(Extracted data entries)
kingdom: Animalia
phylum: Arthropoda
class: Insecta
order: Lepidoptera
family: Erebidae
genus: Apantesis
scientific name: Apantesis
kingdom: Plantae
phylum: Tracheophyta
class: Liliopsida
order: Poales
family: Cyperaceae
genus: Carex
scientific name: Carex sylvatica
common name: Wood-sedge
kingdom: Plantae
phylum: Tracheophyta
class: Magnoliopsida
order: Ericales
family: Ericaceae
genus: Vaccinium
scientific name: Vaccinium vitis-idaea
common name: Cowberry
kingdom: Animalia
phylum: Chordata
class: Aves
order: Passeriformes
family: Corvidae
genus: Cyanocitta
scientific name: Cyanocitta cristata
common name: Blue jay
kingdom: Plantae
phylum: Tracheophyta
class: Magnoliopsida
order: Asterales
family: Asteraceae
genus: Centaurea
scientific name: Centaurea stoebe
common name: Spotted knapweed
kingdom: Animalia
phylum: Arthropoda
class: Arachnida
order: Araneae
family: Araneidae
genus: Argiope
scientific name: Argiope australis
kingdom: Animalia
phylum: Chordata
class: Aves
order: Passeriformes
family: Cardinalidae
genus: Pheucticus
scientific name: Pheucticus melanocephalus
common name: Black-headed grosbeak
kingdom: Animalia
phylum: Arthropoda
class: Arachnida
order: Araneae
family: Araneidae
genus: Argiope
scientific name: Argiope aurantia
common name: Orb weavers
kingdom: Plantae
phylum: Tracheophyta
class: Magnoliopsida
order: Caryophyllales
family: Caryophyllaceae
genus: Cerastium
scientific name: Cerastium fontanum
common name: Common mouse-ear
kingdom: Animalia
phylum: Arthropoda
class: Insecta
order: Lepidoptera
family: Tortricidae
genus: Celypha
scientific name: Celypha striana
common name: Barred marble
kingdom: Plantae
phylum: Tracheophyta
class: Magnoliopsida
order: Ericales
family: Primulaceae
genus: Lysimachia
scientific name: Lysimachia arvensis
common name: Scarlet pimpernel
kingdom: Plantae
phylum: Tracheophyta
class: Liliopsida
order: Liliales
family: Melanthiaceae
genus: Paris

▶ [EXERCISE PROMPT]: Rewrite the lines of the items from the one containing "scientific name: Vaccinium vitis-idaea" through the one containing "family: Asteraceae", both included, as a JSON list of strings with one string per line and blank lines omitted.

▶ [ANSWER FOR THIS EXERCISE]:
[
  "scientific name: Vaccinium vitis-idaea",
  "common name: Cowberry",
  "kingdom: Animalia",
  "phylum: Chordata",
  "class: Aves",
  "order: Passeriformes",
  "family: Corvidae",
  "genus: Cyanocitta",
  "scientific name: Cyanocitta cristata",
  "common name: Blue jay",
  "kingdom: Plantae",
  "phylum: Tracheophyta",
  "class: Magnoliopsida",
  "order: Asterales",
  "family: Asteraceae"
]